Jay W. Miller was honored by the SEG with the Reginald Fessenden Award in recognition of "his imagination and inventiveness in developing multiplexed telemetry in field seismic systems"
Biography Citation for the Reginald Fessenden Award
Contributed by J. E. White
The Society of Exploration Geophysicists honors John William Miller with the Fessenden Award for 1978, in recognition of his imagination and inventiveness in developing multiplexed telemetry in field seismic systems. His many friends join in congratulating Jay Miller on this occasion, well aware of his many other contributions to seismic field techniques and his unfailing support of the SEG.
J. W. Miller is a graduate of Rice University, with a Master's degree in electrical engineering and physics. After completing his naval service as a lieutenant in the U.S. Naval Reserve, he began his professional career on a Magnolia seismic crew in 1948. In 1953, he helped organize Globe Exploration Company, Inc., and under his leadership as president, the company gained an industry-wide reputation for state-of-the-art instrumentation and field procedures. After five years as a subsidiary of Shell Oil
Company, Globe Exploration was acquired in 1969 by Mr. Miller and associates and reorganized as Globe Universal Sciences, Inc. In 1976, Mr. Miller acquired full ownership of the subsidiary of Globe Universal Sciences known as GUS Manufacturing, Inc., which in 1977 became a wholly owned subsidiary of the Anaconda Company. Under Mr. Miller's management as President and Chief Executive Officer, GUS Manufacturing has developed and now markets the twin-lead telemetry system which is primarily being honored by this Fessenden Award.
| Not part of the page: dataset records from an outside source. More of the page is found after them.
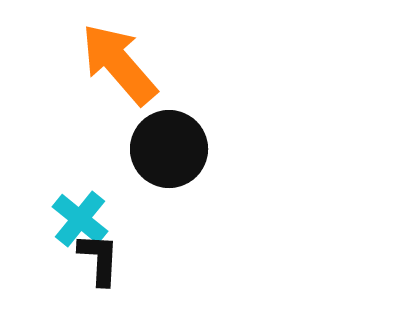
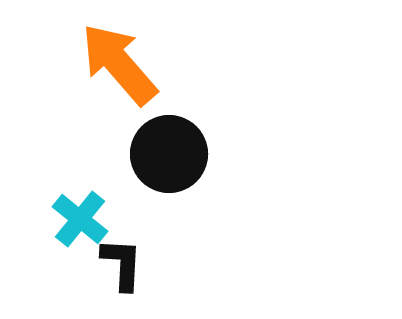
black circle: moved 5 px down
black L-shape: moved 23 px right, 5 px down
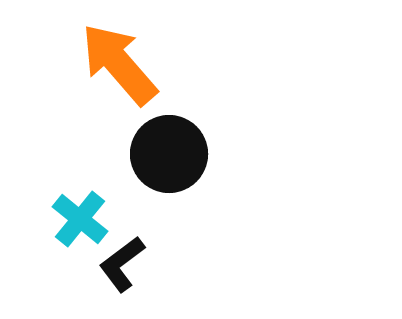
black L-shape: rotated 130 degrees counterclockwise
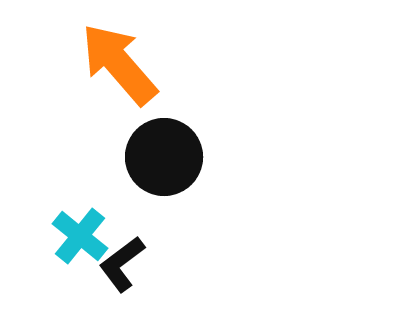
black circle: moved 5 px left, 3 px down
cyan cross: moved 17 px down
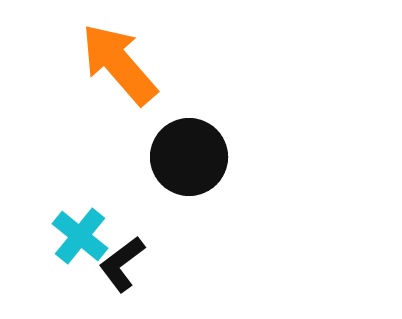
black circle: moved 25 px right
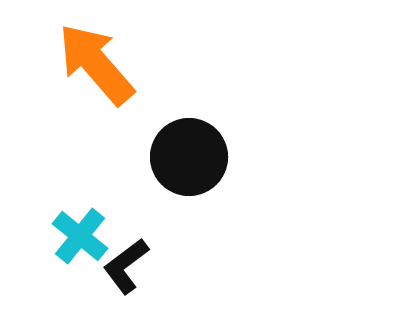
orange arrow: moved 23 px left
black L-shape: moved 4 px right, 2 px down
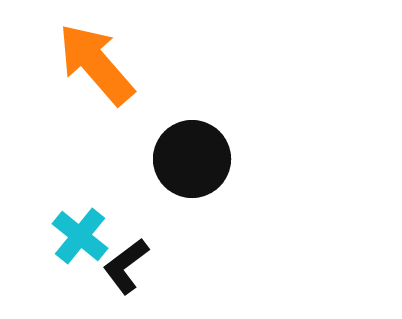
black circle: moved 3 px right, 2 px down
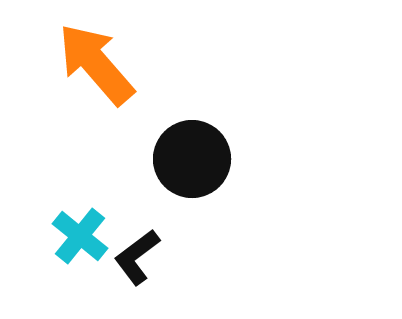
black L-shape: moved 11 px right, 9 px up
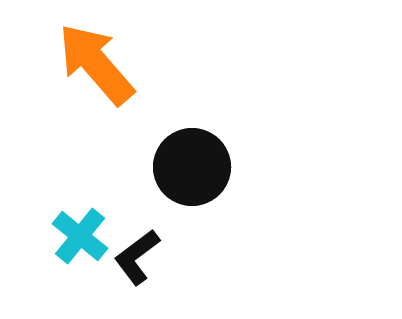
black circle: moved 8 px down
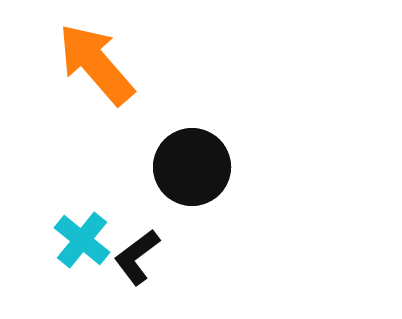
cyan cross: moved 2 px right, 4 px down
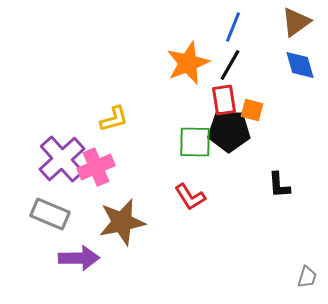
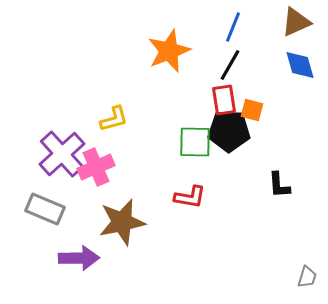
brown triangle: rotated 12 degrees clockwise
orange star: moved 19 px left, 12 px up
purple cross: moved 5 px up
red L-shape: rotated 48 degrees counterclockwise
gray rectangle: moved 5 px left, 5 px up
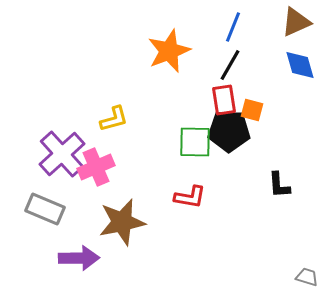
gray trapezoid: rotated 90 degrees counterclockwise
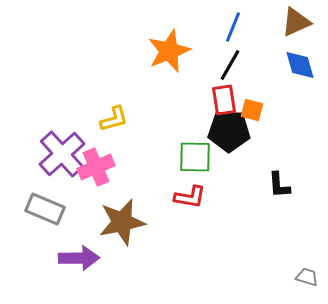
green square: moved 15 px down
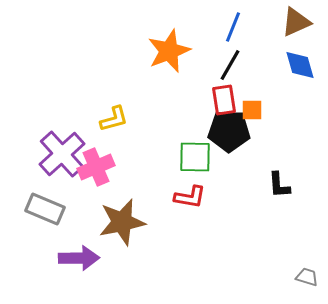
orange square: rotated 15 degrees counterclockwise
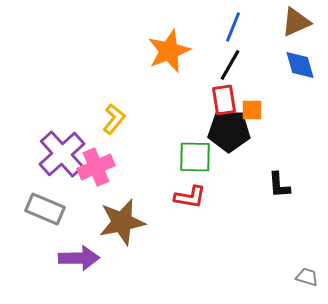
yellow L-shape: rotated 36 degrees counterclockwise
Jay Miller has accumulated more than 20,000 hours of flying time in the process of flying payroll out to Globe crews in the early days, inspecting terrain for geophysical operations in Alaska, and commuting to Houston, Midland, and El Paso from his ranch near Carlsbad, New Mexico. Jay and Patricia Miller have generously opened Washington Ranch to guests from many countries, to friends throughout the oil business, to educators, and student groups, to geologists on field short courses, far exceeding the legendary West Texas hospitality. In addition to serving as the base for Miller's geophysical business, Washington Ranch produces oil, gas, and Charolais cattle. In the course of his business, Miller travels extensively in Africa, Europe, and the Middle and Far East, as well as the Western Hemisphere.
In 1948, Jay Miller's thesis at Rice University dealt with the characteristics of seismic reflections from gas reservoirs which are now generally known as Bright Spots. In the early 1950's, Globe crews with 48 channels of broad band instruments showed that "absurdly large" shot and geophone patterns could get data in the Delaware basin, where earlier efforts had failed. In 1956, all Globe contract crews began recording the horizontal stacking (CDP). In 1962, the Globe analog processing center was operating with computer controlled settings of all parameters, and in 1965, Globe received the first nonmilitary IBM 360 and used it for general purpose seismic processing. Subsequently, Globe personnel were involved in the first general solution migration program. Although the Fessenden Award appropriately honors J. W. Miller for his part in the development of seismic telemetry, it is clear that he has consistently anticipated valid industry needs and has made early contributions to the implementation of new techniques to meet these needs.
In addition to providing seismic crews with state-of-the-art instrumentation and capabilities, Miller's innovative leadership and personal example of complete dedication to the task at hand have done much to continuously redefine state-of-the-art in geophysical exploration.